There are a number of different groups of employees whose taxable earnings will potentially have been affected by the COVID-19 travel restrictions. This appendix sets out HMRC’s rationale for its treatment of 2 of these groups: non-UK residents and UK residents eligible for Overseas Workday Relief. The associated GOV.UK guidance can be found here:
- Residence, remittance basis etc (Self Assessment SA109)
- RDR4 overseas workday relief
- Tax on your UK income if you live abroad
For both these groups, Income Tax (Earnings and Pensions) Act 2003 (ITEPA) section 41ZA determines how much of the general earnings are in respect of UK duties performed in the UK. For non-UK residents s41ZA determines the earnings that are taxable in the UK. For OWR employees, s41ZA determines the amount of earnings that is taxable on the arising basis and the amount that is taxable on the remittance basis.

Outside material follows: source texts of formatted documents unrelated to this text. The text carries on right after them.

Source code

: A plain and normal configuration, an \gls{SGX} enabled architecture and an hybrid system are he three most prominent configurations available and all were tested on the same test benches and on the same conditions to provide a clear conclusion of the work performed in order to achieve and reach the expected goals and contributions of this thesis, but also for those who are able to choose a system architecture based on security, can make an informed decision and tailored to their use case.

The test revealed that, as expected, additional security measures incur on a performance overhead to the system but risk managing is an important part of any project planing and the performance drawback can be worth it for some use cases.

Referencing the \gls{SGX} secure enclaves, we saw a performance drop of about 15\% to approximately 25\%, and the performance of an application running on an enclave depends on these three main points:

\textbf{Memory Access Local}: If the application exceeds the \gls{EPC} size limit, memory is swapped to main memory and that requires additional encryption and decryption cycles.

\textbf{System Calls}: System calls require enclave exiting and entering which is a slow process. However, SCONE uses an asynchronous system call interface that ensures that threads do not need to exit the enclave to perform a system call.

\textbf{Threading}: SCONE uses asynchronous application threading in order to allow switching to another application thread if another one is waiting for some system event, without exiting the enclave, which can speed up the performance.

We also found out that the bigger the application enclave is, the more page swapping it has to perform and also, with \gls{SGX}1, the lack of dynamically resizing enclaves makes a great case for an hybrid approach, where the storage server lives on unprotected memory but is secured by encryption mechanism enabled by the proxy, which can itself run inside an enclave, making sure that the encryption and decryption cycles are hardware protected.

S41ZA states that the extent to which earnings are in respect of duties performed in the UK is to be determined on a just and reasonable basis. Apportionment of general earnings is essentially a question of fact, but for many years HMRC has accepted time apportionment, based on the number of days worked abroad and in the UK, except where this would clearly be inappropriate.
The guidance ‘Tax on your UK income if you live abroad’ clarifies the meaning of ‘just and reasonable’ in the context of COVID-19 travel restrictions and time apportionment: that if a non-resident is stranded in the UK due to COVID-19, any employment income earned here while unexpectedly stuck in the UK can be justly and reasonably excluded if taxed in their home state.
Non-UK residents with employment income from a period when they were stranded in the UK are therefore able to submit a claim through Self Assessment that this income is not liable to UK Income Tax. They will have to provide evidence that they were prevented from leaving the UK during this period, as well as proof that they were taxed on this income in their home state.
For UK residents eligible for Overseas Workday Relief (that is UK resident employees with a period of non-residence within the 3 previous tax years) a day spent working in the UK will continue to be treated as a UK workday, even if they have been prevented from leaving the UK as a result of COVID-19 travel restrictions.
The rationale for this is as follows:
The UK has a claim to tax the worldwide income of UK resident employees, but has chosen to restrict that right for those who meet the conditions of section 26 ITEPA, allowing them to receive Overseas Workday Relief. OWR allows for employment income which relates to duties performed overseas to be taxable only to the extent that it is remitted to the UK, provided certain relevant conditions are met. It is a condition of s26(1)(a) that the income eligible for OWR cannot be ‘general earnings in respect of duties performed in the United Kingdom’. Therefore, if a UK resident performs duties related to their employment in the UK, even if they are stranded in the UK as a result of COVID-19 travel restrictions, the requirements of s26 will not be met and they will be ineligible for OWR on income earned during those days.
Only the UK can establish any rights to tax the income for the period or periods the UK resident taxpayer spends in the UK, it is therefore reasonable for the UK to charge tax on its residents for work performed in the UK as no other state will have a claim to tax any earnings for such work.
With regards to taxpayers chargeable under section 22 with a dual contract, the duties of the overseas employment cannot be performed in the UK without removing the earnings from treatment as overseas chargeable earnings (subject to sections 38 and 39). As this is effectively an all or nothing charge, section 41ZA is not relevant.